Near-field electrospinning (NFES) is an additive manufacturing technique that allows for both high-resolution 3D structures and a wide variety of printed materials. Typically, a high electric field between a nozzle, the spinneret, and the substrate creates a μm-sized jet of a supplied liquid material. With mm distances between spinneret and sample, it is possible to have a fair control of the lateral placement of the deposited material. The placement is, however, distributed by various electrostatic phenomena, and this is one of the present challenges in developing NFES into a more versatile technique. In this paper, a higher degree of control in NFES placement was achieved through manipulation of the electric field direction, using an auxiliary steering electrode. The position of a polycaprolactone plastic jet was determined in real-time with a camera attached to a stereo microscope. The measured position was used to calculate an applied potential to the steering electrode to guide the plastic jet to the desired position. The placement accuracy was measured both at the substrate and during flight using the camera and microscope. The higher control was revealed through the deposition of plastic fibers in a pattern with decreasing separation, with and without the active steering electrode enabled. It is in the authors’ opinion that the fabrication of dense structures could be possible with further refinement of the technique.

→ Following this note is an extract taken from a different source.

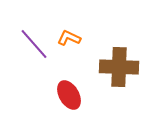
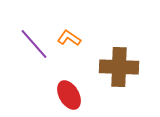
orange L-shape: rotated 10 degrees clockwise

近场静电纺丝（NFES）是一种增材制造技术，可以同时使用高分辨率3D结构和多种印刷材料。通常，喷嘴，喷丝头和基材之间的高电场会产生μ所供应液体材料的m尺寸喷嘴。在喷丝头和样品之间的距离为mm的情况下，可以合理控制沉积材料的横向放置。但是，该位置因各种静电现象而分布，这是将NFES发展为更通用的技术时所面临的挑战之一。在本文中，通过使用辅助转向电极操纵电场方向，可以实现更高程度的NFES放置控制。聚己内酯塑料射流的位置是使用连接到体视显微镜的相机实时确定的。测量的位置用于计算施加到转向电极的电位，以将塑料射流引导至所需位置。使用照相机和显微镜在基材上和飞行过程中都测量了放置精度。在启用和未启用主动操纵电极的情况下，通过以减少间隔的图案沉积塑料纤维来揭示更高的控制力。作者认为，随着技术的进一步完善，可以制造致密的结构。